PROBLEM DESCRIPTION:
What is needed here is an exact repetition of the records below, beginning at the line that has "Rendered at 1500 by 1125 pixels." and stopping after the line that has "Identify the document".

SUPPLIED INFORMATION:
+ + + + +

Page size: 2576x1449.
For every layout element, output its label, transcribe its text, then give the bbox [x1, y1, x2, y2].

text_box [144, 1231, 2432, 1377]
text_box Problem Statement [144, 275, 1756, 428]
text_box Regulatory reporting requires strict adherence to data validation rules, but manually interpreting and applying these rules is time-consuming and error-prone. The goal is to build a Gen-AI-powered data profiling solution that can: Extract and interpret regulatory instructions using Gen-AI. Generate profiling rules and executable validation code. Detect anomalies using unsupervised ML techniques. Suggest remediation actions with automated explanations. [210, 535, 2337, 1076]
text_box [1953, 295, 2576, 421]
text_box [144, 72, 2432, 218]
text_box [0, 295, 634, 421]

+ + + + +

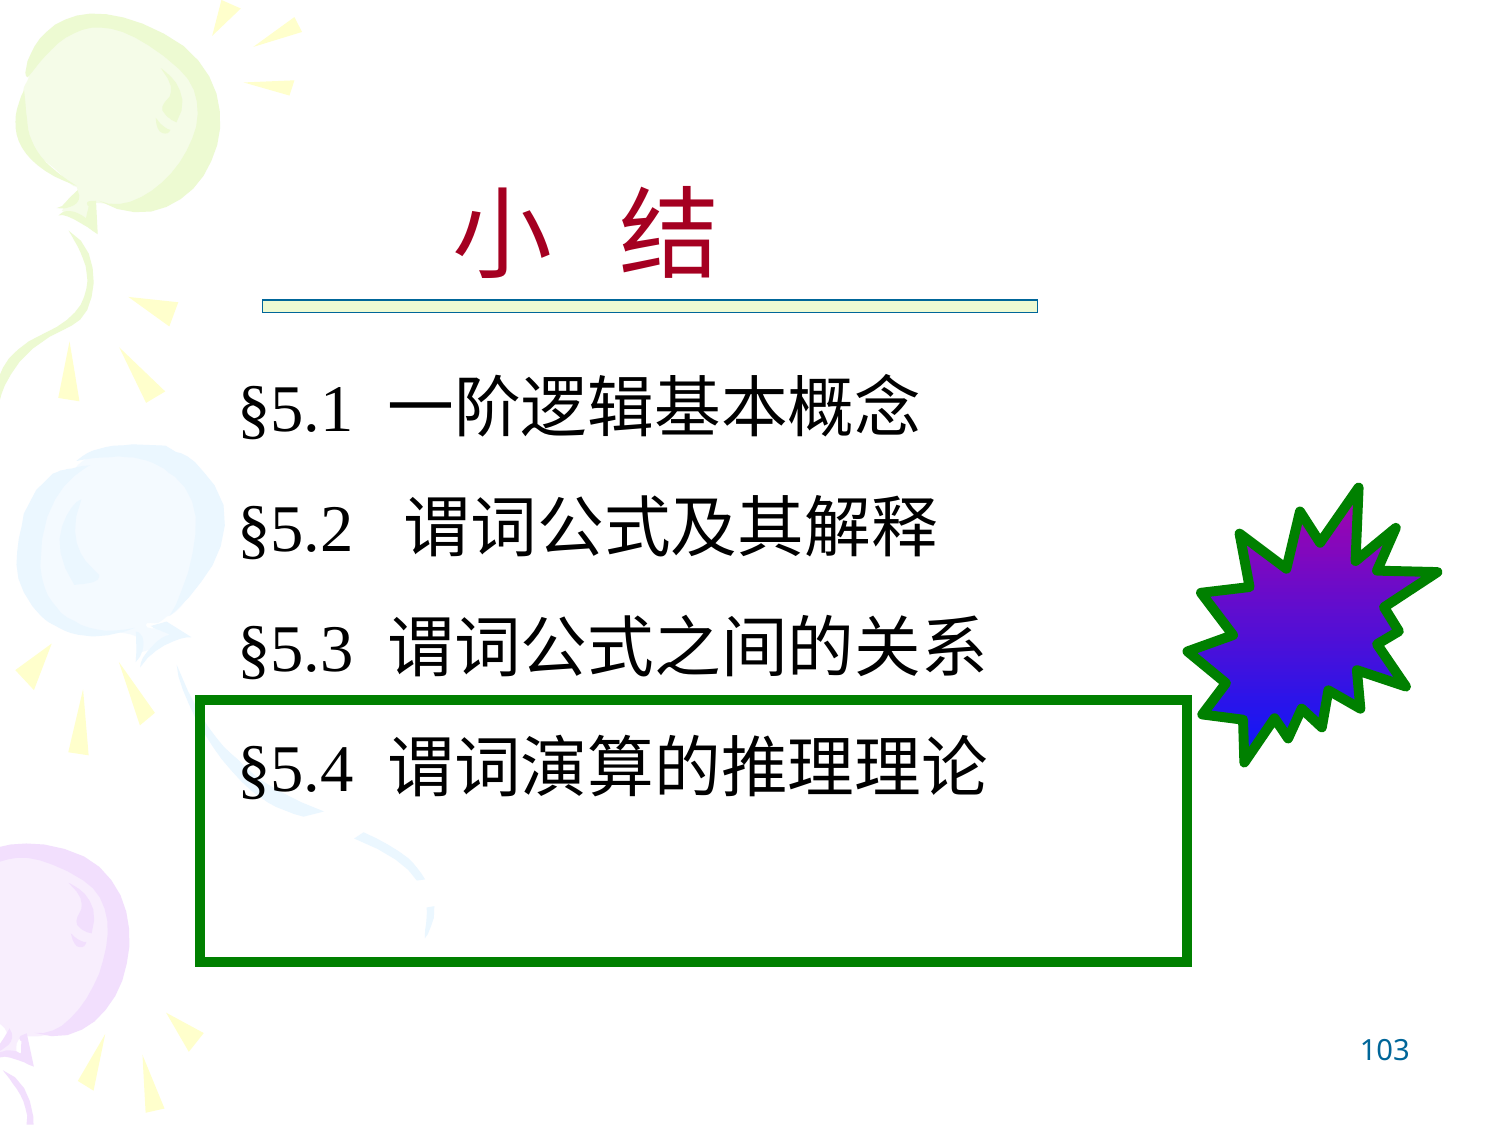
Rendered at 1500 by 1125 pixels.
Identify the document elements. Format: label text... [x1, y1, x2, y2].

+ + + + +

THE COMPLETED TASK:
Rendered at 1500 by 1125 pixels.
Identify the document elements. Format: label text... [x1, y1, x2, y2].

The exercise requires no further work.